Programmers don’t get that much respect. Mostly because there is always something wrong with out code. It is nice to hear something nice for a change.






August 11th, 2008

Gmail is Down

I need my email fix. This  seems to be a big deal and lots of people are reporting problems.

Temporary Error (502)

We’re sorry, but your Gmail account is currently experiencing errors. You won’t be able to use your account while these errors last, but don’t worry, your account data and messages are safe. Our engineers are working to resolve this issue.

Please try accessing your account again in a few minutes.






August 5th, 2008

Gthread – new automatic web pages

Erica had mentioned that one mention of Laser Eye Surgery had changed all of the Google Adsense links on one of her web page from the normal topic into Lasiks ads. These ads pay $10 a piece. Note: this is not necessarily per click. The target web sites usually have Google Analytics installed so that I think Google only pays on the click if the surfer clicks on a few pages and stays for more than a minute.

Working on another variation of my mad scheme to make a living off of the web I made several pages of medical, legal and other high pay search terms at my site Gthread.com. I’ve made a few dollars in the last month or so, but nothing beyond a few random clicks. This is the first time that I’ve actually tried to target a keyword for just money. In the past, I always was interested in the results. It’s not like String Theory or Telecommute writing jobs would make much money.

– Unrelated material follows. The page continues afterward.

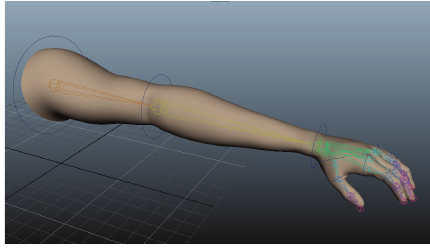
Figure 4: Model with ring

I did add one more personal interest web page. The Exploration of Jupiter Digest is for my own satisfaction (nothing there so far today except a test). I have 3000 words of a Jupiter adventure that is turning out far better than I expected. I have a lot of work to do. I just changed it so that the beginning has to be rewritten. I also just found out that Jupiter’s day is only 9 hours 55 minutes so this puts a new time limit on my adventure story. It has to finish just as it night falls on Jupiter.






July 20th, 2008

Harpamps Hacked

My site harpamps was hijacked. It seems to have come from one of my advertisers. Someone made some kind of malicious javascript that sends  browsers to another web site. I am the process of removing everything I can from the site.






July 6th, 2008

Panasonic "Let’s Note" is Back

Last Winter, the little Panasonic ToughBook “Let’s Note” that Justine brought back from Hong Kong, rolled over and played dead. I took it apart (like a puzzle box – about 30 screws) and I pulled the hard drive. I was able to pull lots of information off of it and then format the drive, but I was never able to get the little ToughBook to work.

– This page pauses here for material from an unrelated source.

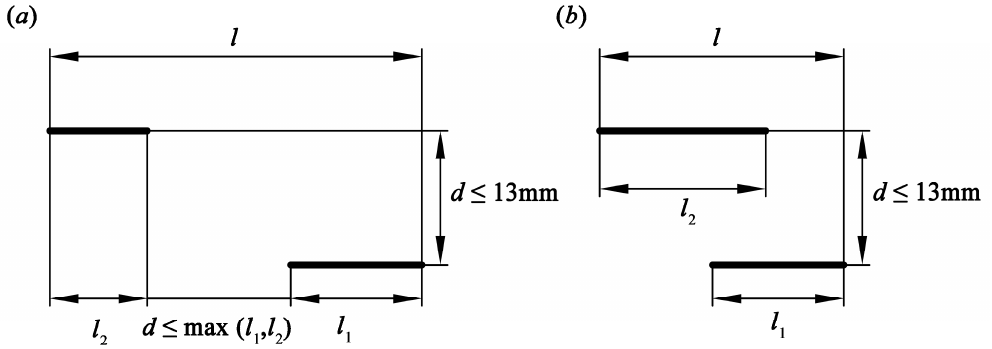
Figure 12. Method for simplification of double parallel cracks proposed by ASME: ( a ) nonoverlapping cracks and ( b ) overlapping cracks.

Yesterday afternoon, it was raining and I didn’t fell like doing anything ambitious, so I thought that I’d try one more time before I put it up for sale on eBay for parts. I put it on the dining room table and operated on it for an hour.

It now works!

It is a nice little machine, but the drivers are not to be found anywhere. Panasonic acts like this version of the ToughBook (called Let’s Note in Hong Kong) does not exist. I can not find the drivers for it.

I have drivers for the video, the wireless and the touchpad because they are made by other manufacturers and I got their drivers, but the Ricoh card reader seems to be Panasonic specific and I can’t get the Sound to work. The drivers at Panasonic are all keyed to a bios model number and don’t load if you use the wrong one.

It is good for the bus, though because it is very light and small. The keyboard is cramped and I can’t touch type on it because the punctuation, delete and backspace are all in the wrong places. I might get used to it, though – I was pretty good at it last Winter when it died.

Tomorrow morning I will use it to try to write a “Stranded” flash for AR. I have a few ideas so I will “blue sky” them into a document and then on the way back, look and see if any of them have wings. So far, my ideas have been bland. I need a conflict that can resolve in under 1000 words. I don’t like flash that are like extended jokes. I don’t like flash where the resolution is to reveal a hidden fact: e.g. the narrator is dead or is an alien or is in a VR game. A flash with a punch line sucks. I want to make it a real story.